Мы идем вдоль пограничной стены на север и в конце концов оставляем лагерь позади. Земля под но­гами сухая. Ковер из сосновых иголок шуршит при каждом шаге. Поскольку шум лагеря сошел на нет, это шуршание — единственное, что нарушает тишину.

Меня грызет беспокойство. Я не слишком волну­юсь насчет нашего задания — если все пройдет хоро­шо, нам даже не придется пробивать стену, — но Джу­лиан сам не понимает, во что ввязался.

— Это безумие! — произносит вдруг Корал. Голос ее пронзителен. Она, должно быть, все это время сра­жалась с паникой. — Из этой затеи ничего не выйдет! Это самоубийство!

— Можешь не ходить! — отрезаю я. — Тебя никто не просил вызываться добровольцем.

Корал словно не слышит меня.

— Нам надо было собраться и уйти отсюда! — гово­рит она.

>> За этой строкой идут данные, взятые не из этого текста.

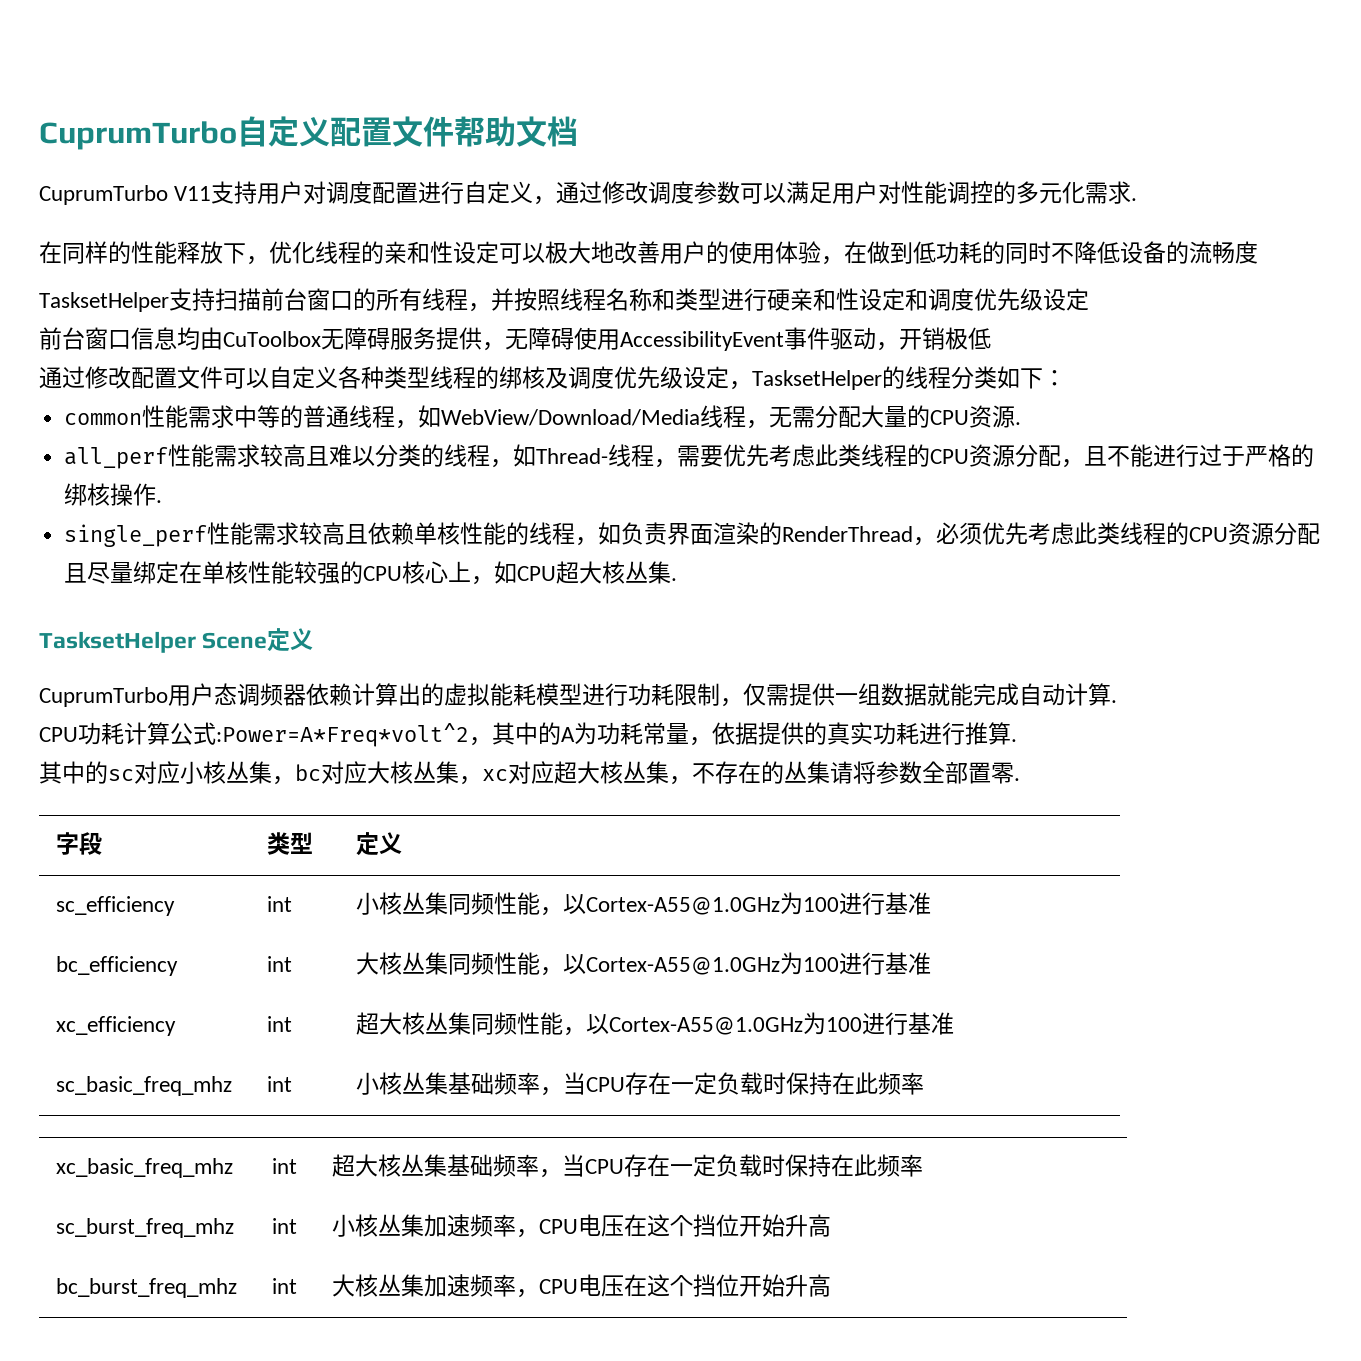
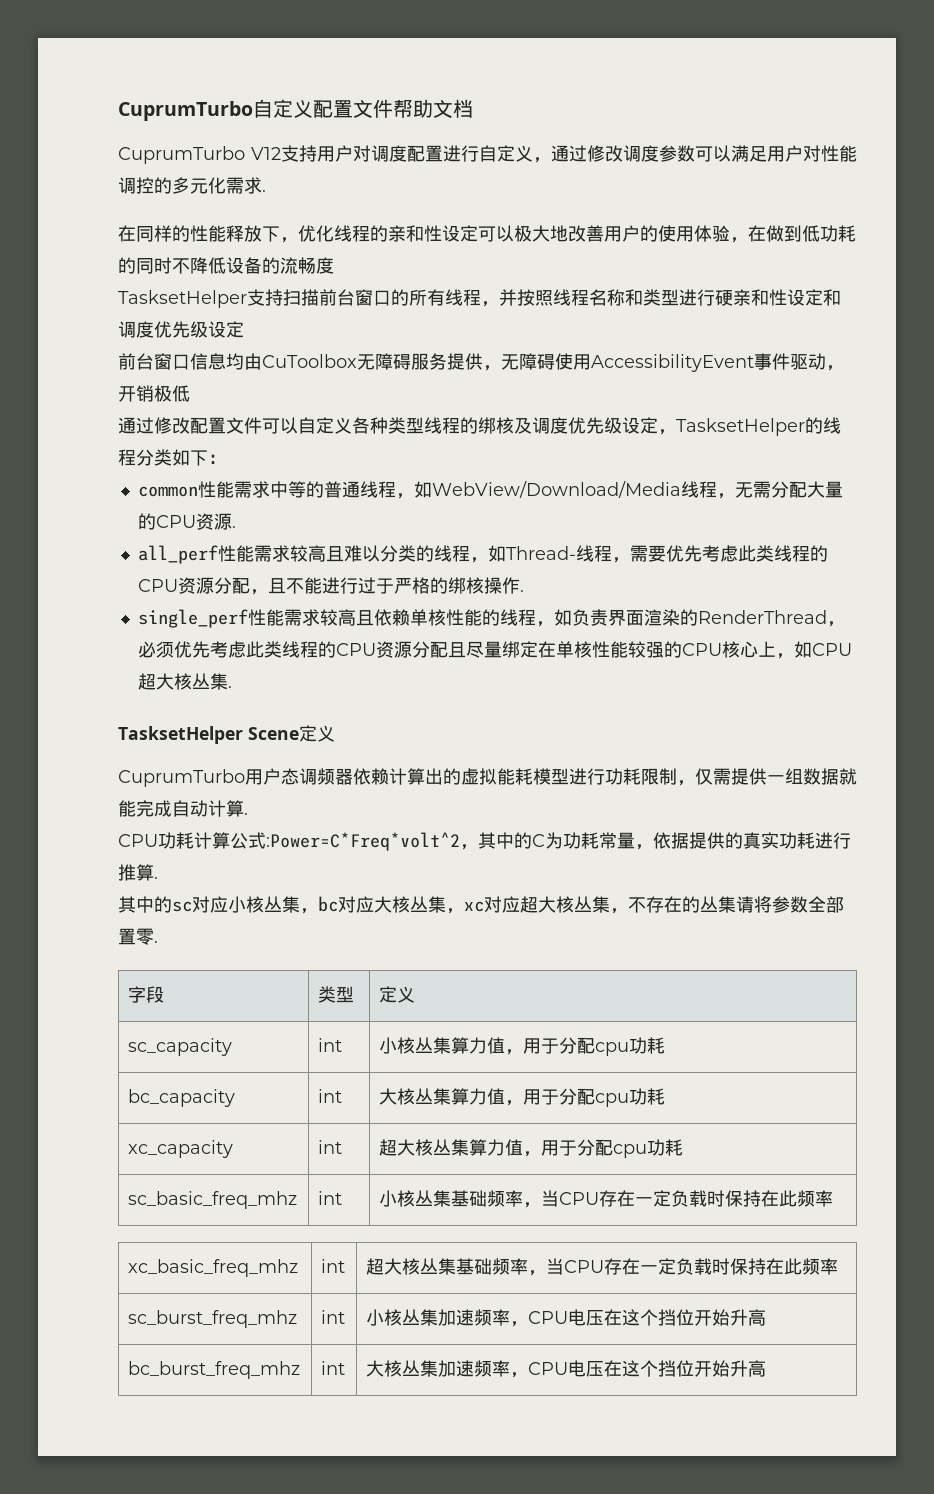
[174,186,212,201] V11 -> [251,147,281,160] V12
[216,723,469,747] :Power=A*Freq*volt^2 -> [266,832,460,851] :Power=C*Freq*volt^2
[561,727,575,742] A -> [532,834,545,847] C
[56,896,176,916] [267,896,293,912] [356,892,932,916] [56,956,179,976] [267,956,293,972] [356,952,932,976] [56,1016,177,1036] [267,1016,293,1032] [356,1012,955,1036] sc_efficiency | int | 小核丛集同频性能，以Cortex-A55@1.0GHz为100进行基准 // bc_efficiency | int | 大核丛集同频性能，以Cortex-A55@1.0GHz为100进行基准 // xc_efficiency | int | 超大核丛集同频性能，以Cortex-A55@1.0GHz为100进行基准 -> [128,1038,233,1056] [318,1038,343,1052] [379,1037,666,1056] [128,1089,236,1107] [318,1089,343,1103] [379,1088,666,1107] [128,1140,234,1158] [318,1140,343,1154] [379,1139,684,1158] sc_capacity | int | 小核丛集算力值，用于分配cpu功耗 // bc_capacity | int | 大核丛集算力值，用于分配cpu功耗 // xc_capacity | int | 超大核丛集算力值，用于分配cpu功耗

— И оставить всех прочих разбираться с этим са­мим? — вспыхиваю уже я.

Корал не отвечает. Ее явно ничуть не больше моего радует то, что мы вынуждены работать вместе, — а может, даже меньше моего, потому, что за командира все-таки я.

Мы петляем между деревьями, следуя за беспоря­дочными перемещениями Брэмова фонаря, порхающего впереди, словно светлячок-переросток. Время от времени мы пересекаем полосы бетона, расходящиеся от стен города. Когда-то эти старые дороги вели в дру­гие города. Теперь же они уходят в землю, текут, слов­но серые реки, у подножия молодых деревьев. Дорож­ные указатели, сплошь затянутые бурым плющом, показывают путь к городам и ресторанам, которых давно уж нет.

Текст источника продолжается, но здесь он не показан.